Грасс искренне считал, что отечество в опасности, поскольку оно окружено врагами. Его возмущение вызывали разве что местные партийные бонзы, «золотые фазаны» (которых называли так за золотой партийный значок). Они трусливо уклонялись от фронта, «отсиживались в тылу». Зато донимали молодежь речами, произнося «всуе святое имя фюрера, которому мы верили, нет, в которого я лично верил, не утруждая себя лишними вопросами…».
Вот решающее признание! О Грассе и его поколении «даже не скажешь: “Нас совратили!” Нет, это мы позволили, я позволил себя совратить». Это сказано спустя шесть десятилетий после разгрома нацистского рейха. Но Грасс, как и многие его коллеги-литераторы, размышляет и пишет о вине с первого дня, как всерьез взялся за перо.
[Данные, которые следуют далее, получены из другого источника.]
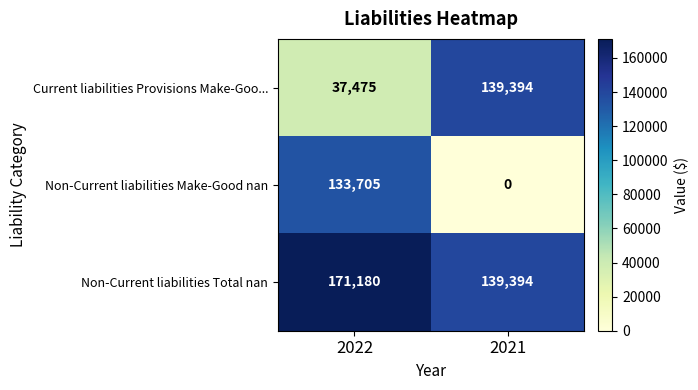

What is the difference between the maximum and minimum values in the Non-Current liabilities Make-Good nan series?

133705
Еще раньше об этом писали те, кто вернулись с фронта и были старше: Андерш, Бёлль, Борхерт и др. Метафора «час ноль» вошла в обиход первого послевоенного периода, когда Грасс еще только задумывался о литературной деятельности, как выражение распавшейся связи времен, но и как надежда на новую жизнь. Начинавшим литераторам тогда казалось, что всё рухнуло, не за что зацепиться в омертвелом духовном пространстве. Прошлое, традиции, особенно поколение «отцов», вовлеченных в позор соучастия, даже сам язык, обслуживавший кровавую нацистскую мифологию, теперь не вызывали доверия. Снова и снова всё упиралось в необходимость осмысления и преодоления прошлого, в осознание вины и ответственности. Свою книгу, написанную в 1946 году, Карл Ясперс, известный экзистенциалистский философ, назвал «Проблема вины», стимулировав процесс самоосмысления, особенно в среде новой демократической антифашистской интеллигенции.
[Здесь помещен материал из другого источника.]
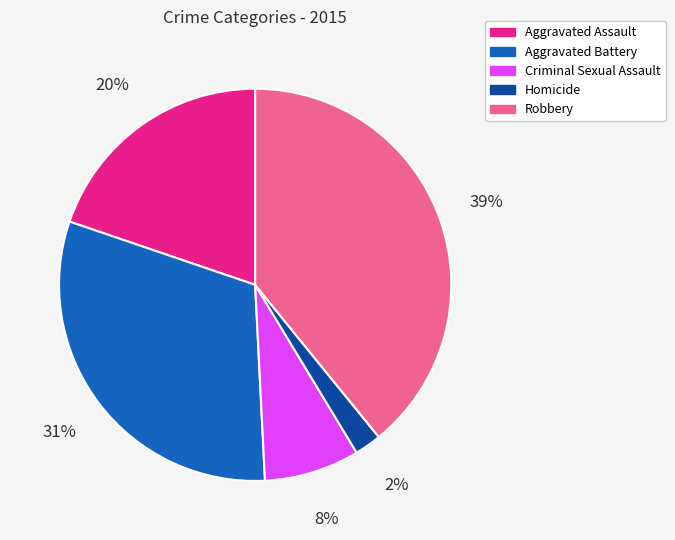

To the nearest percent, what percentage of the pie is Aggravated Assault?

20%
Общество нуждалось в честной и глубокой национальной самокритике. Писатель Альфред Андерш говорил в те годы о «благе поражения»: разгром рейха должен был помочь осмыслить национальную вину и ответственность за преступления. В литературе, отмеченной гигантским переживанием войны и осознанием национального позора, в яростных общественных дискуссиях, продолжающихся, по существу, на протяжении всех минувших с тех пор десятилетий, центральным оказывался вопрос о нравственном очищении.
Грасс уже в первом своем выдающемся сочинении — романе «Жестяной барабан» в свойственной ему пародийно-сатирической манере говорил, в частности, о показном преодолении вины, которое тоже имело место. Его герой посещает некий «луковый подвальчик», где на деревянных досках подают лук (вот она снова, любимая Грассом луковица, одна из его многочисленных смысловых метафор). Очищая и разрезая лук, посетители погребка льют слезы — так они пытаются выплакать свою вину. Если не получается по-настоящему, то хотя бы такая луковая имитация!
И вот наконец юный, жаждавший пройти испытание в бою Грасс получает призывную повестку, испугавшую его родителей. Повестка лежала на столе, и Грасс ее отчетливо помнит. От его памяти упорно прячется только одно: что указано в верху бланка? То есть в какие войска его призывали. «Никакие вспомогательные средства не срабатывают. Разглядеть верх бланка не удается». Может, всё дело в нем самом, предполагал Грасс, может, он сам не готов расшифровать письмена на пергаментной кожице лука?
Можно, писал он, утешить себя цитатами: «повестка и события, последовавшие за ней, — всё это уже жевано-пережевано, облечено в выстроенные надлежащим образом слова и сделалось книгой». Его роман «Собачьи годы», последняя часть так называемой «Данцигской трилогии», растянулся больше чем на 700 страниц. Там подробно описано, как один из персонажей, тоже получивший повестку, становится солдатом и заводит дневник. В нем встречаются такие строки: «Я пока не видел ни одного русского… Два дня я не мог ничего записать в дневник, потому что у нас было соприкосновение с противником. Многих наших уже нет в живых. После войны я напишу книгу…»
Так будет и с самим Грассом. Но остается — пока еще — одна загадка: почему заблокировало его память, когда он пытается вспомнить, как всё же выглядела его повестка и в какой род войск его призывали? Только доехав, как было предписано, до Дрездена, тогда еще не разбомбленного и не тронутого войной города, он понял, в какую часть его направляют. Из очередного командировочного предписания, полученного в предместье Дрездена, следовало, что Грассу надлежит отправиться в леса Богемии, на учебный полигон войск СС, где из него сделают танкиста…
Вот главная тайна, которая наконец, спустя столько десятилетий после войны, открывается читателю: Грасса призвали в войска СС. «Испугало ли меня то, что бросилось в глаза тогда, на призывном пункте, как ужасает меня сдвоенное “С” сейчас, спустя 60 лет, когда я пишу эти строки?»